##### Data for the task #####
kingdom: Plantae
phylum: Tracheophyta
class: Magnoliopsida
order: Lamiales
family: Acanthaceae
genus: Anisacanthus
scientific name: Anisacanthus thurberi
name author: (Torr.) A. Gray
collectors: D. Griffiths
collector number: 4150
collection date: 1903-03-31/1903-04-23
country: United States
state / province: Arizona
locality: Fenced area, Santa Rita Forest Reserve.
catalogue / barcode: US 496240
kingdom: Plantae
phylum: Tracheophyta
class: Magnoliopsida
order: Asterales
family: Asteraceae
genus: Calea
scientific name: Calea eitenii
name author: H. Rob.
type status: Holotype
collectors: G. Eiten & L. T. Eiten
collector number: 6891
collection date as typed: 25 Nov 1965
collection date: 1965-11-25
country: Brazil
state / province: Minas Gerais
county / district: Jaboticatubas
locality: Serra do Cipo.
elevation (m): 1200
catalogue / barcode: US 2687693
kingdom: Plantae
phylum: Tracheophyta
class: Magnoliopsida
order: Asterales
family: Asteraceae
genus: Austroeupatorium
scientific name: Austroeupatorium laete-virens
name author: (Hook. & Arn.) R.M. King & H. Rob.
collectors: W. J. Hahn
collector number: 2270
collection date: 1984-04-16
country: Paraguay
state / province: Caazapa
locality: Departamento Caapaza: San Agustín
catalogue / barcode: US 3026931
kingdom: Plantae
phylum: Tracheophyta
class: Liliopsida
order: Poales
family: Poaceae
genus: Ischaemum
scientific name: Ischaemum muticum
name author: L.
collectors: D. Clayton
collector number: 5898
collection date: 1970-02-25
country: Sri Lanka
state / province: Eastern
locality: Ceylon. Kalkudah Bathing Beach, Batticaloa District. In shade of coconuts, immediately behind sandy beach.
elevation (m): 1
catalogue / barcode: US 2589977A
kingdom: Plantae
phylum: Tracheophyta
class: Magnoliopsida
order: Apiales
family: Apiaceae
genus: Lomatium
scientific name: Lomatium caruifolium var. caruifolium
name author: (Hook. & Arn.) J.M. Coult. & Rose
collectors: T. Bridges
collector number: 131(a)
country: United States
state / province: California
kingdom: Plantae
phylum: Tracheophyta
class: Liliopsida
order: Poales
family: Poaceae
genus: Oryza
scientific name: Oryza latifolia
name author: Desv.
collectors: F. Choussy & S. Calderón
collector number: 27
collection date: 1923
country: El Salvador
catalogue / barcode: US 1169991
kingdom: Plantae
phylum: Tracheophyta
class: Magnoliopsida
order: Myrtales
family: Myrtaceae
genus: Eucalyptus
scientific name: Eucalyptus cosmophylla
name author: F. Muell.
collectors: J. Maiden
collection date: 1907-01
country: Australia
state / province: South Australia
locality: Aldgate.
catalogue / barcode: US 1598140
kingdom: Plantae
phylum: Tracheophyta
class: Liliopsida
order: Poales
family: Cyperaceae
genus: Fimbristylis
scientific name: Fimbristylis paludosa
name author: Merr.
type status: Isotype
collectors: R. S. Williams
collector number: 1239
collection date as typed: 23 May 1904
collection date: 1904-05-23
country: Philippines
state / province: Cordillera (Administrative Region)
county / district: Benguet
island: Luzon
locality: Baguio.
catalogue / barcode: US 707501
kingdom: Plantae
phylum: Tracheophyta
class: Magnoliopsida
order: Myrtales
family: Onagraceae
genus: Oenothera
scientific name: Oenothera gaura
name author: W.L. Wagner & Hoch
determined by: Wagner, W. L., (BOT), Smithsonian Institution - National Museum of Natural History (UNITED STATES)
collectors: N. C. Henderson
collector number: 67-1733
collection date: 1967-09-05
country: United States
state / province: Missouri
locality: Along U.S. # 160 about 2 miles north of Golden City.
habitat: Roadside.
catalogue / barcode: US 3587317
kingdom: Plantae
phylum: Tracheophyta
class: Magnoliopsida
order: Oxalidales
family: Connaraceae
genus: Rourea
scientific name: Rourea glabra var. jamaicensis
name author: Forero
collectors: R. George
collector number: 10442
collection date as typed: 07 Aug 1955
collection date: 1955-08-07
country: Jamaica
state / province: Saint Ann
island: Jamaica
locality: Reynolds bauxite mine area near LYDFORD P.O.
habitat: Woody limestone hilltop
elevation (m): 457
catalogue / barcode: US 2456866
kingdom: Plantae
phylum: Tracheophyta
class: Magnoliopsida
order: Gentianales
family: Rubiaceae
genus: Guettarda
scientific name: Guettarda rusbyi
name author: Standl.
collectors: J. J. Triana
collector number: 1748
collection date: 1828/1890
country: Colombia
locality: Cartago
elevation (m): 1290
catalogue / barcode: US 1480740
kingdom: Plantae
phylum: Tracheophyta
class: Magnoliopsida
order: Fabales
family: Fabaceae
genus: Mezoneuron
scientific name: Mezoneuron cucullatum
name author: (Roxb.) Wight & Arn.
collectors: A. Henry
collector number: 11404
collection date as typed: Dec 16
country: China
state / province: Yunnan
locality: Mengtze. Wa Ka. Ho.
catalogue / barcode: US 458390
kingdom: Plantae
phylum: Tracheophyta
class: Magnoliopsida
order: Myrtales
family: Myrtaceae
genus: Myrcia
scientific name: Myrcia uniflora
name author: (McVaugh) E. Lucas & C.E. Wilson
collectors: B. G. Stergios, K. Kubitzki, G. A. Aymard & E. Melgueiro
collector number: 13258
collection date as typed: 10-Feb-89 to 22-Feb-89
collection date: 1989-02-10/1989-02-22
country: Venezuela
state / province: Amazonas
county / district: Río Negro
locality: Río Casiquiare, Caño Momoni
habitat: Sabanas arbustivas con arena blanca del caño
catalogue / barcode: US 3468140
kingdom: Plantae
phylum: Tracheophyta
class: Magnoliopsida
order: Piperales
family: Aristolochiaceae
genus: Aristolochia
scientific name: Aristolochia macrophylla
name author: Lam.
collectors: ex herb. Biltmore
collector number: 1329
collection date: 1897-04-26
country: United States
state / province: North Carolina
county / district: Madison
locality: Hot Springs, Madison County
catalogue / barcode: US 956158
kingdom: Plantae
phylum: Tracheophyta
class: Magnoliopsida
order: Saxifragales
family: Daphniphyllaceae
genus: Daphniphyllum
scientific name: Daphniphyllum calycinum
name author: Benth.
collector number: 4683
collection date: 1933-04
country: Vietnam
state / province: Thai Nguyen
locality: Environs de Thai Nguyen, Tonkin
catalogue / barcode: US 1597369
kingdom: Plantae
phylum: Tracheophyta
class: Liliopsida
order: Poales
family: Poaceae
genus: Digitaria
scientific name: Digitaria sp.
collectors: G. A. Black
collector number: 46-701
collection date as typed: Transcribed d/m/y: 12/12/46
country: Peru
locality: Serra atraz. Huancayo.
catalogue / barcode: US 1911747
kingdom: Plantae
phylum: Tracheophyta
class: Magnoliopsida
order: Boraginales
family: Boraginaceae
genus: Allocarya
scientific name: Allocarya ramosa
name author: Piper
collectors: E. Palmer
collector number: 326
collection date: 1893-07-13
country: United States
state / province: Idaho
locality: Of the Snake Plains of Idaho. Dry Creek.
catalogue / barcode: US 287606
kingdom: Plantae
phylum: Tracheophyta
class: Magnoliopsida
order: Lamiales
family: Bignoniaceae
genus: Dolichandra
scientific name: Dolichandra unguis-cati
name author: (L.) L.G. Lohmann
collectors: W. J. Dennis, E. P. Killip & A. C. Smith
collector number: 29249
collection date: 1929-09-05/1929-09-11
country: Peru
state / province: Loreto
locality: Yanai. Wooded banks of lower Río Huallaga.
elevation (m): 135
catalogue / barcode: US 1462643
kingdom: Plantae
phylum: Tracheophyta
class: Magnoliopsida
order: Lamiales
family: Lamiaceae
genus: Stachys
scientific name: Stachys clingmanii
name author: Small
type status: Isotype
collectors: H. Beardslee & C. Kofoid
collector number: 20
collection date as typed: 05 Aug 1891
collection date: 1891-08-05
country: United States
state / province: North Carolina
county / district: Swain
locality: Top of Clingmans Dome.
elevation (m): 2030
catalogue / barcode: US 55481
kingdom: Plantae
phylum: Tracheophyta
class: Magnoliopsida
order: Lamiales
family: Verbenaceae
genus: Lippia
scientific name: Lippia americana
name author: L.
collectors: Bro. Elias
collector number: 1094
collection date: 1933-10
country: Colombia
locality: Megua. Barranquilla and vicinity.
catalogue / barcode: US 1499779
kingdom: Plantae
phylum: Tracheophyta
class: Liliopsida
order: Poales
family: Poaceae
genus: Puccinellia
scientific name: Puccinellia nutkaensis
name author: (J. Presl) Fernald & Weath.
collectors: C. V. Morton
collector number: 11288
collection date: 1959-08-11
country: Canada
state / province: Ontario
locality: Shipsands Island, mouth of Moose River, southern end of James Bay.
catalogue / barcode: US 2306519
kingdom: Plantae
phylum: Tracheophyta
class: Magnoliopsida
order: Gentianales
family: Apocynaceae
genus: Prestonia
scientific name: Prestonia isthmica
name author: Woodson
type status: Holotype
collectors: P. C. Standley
#####
● **Job**: Express the lines as a JSON list of strings, one string per line and no blank lines, starting with the line that contains "state / province: Saint Ann" and going on through the line that contains "collectors: ex herb. Biltmore".

● **Correct response**:
[
  "state / province: Saint Ann",
  "island: Jamaica",
  "locality: Reynolds bauxite mine area near LYDFORD P.O.",
  "habitat: Woody limestone hilltop",
  "elevation (m): 457",
  "catalogue / barcode: US 2456866",
  "kingdom: Plantae",
  "phylum: Tracheophyta",
  "class: Magnoliopsida",
  "order: Gentianales",
  "family: Rubiaceae",
  "genus: Guettarda",
  "scientific name: Guettarda rusbyi",
  "name author: Standl.",
  "collectors: J. J. Triana",
  "collector number: 1748",
  "collection date: 1828/1890",
  "country: Colombia",
  "locality: Cartago",
  "elevation (m): 1290",
  "catalogue / barcode: US 1480740",
  "kingdom: Plantae",
  "phylum: Tracheophyta",
  "class: Magnoliopsida",
  "order: Fabales",
  "family: Fabaceae",
  "genus: Mezoneuron",
  "scientific name: Mezoneuron cucullatum",
  "name author: (Roxb.) Wight & Arn.",
  "collectors: A. Henry",
  "collector number: 11404",
  "collection date as typed: Dec 16",
  "country: China",
  "state / province: Yunnan",
  "locality: Mengtze. Wa Ka. Ho.",
  "catalogue / barcode: US 458390",
  "kingdom: Plantae",
  "phylum: Tracheophyta",
  "class: Magnoliopsida",
  "order: Myrtales",
  "family: Myrtaceae",
  "genus: Myrcia",
  "scientific name: Myrcia uniflora",
  "name author: (McVaugh) E. Lucas & C.E. Wilson",
  "collectors: B. G. Stergios, K. Kubitzki, G. A. Aymard & E. Melgueiro",
  "collector number: 13258",
  "collection date as typed: 10-Feb-89 to 22-Feb-89",
  "collection date: 1989-02-10/1989-02-22",
  "country: Venezuela",
  "state / province: Amazonas",
  "county / district: Río Negro",
  "locality: Río Casiquiare, Caño Momoni",
  "habitat: Sabanas arbustivas con arena blanca del caño",
  "catalogue / barcode: US 3468140",
  "kingdom: Plantae",
  "phylum: Tracheophyta",
  "class: Magnoliopsida",
  "order: Piperales",
  "family: Aristolochiaceae",
  "genus: Aristolochia",
  "scientific name: Aristolochia macrophylla",
  "name author: Lam.",
  "collectors: ex herb. Biltmore"
]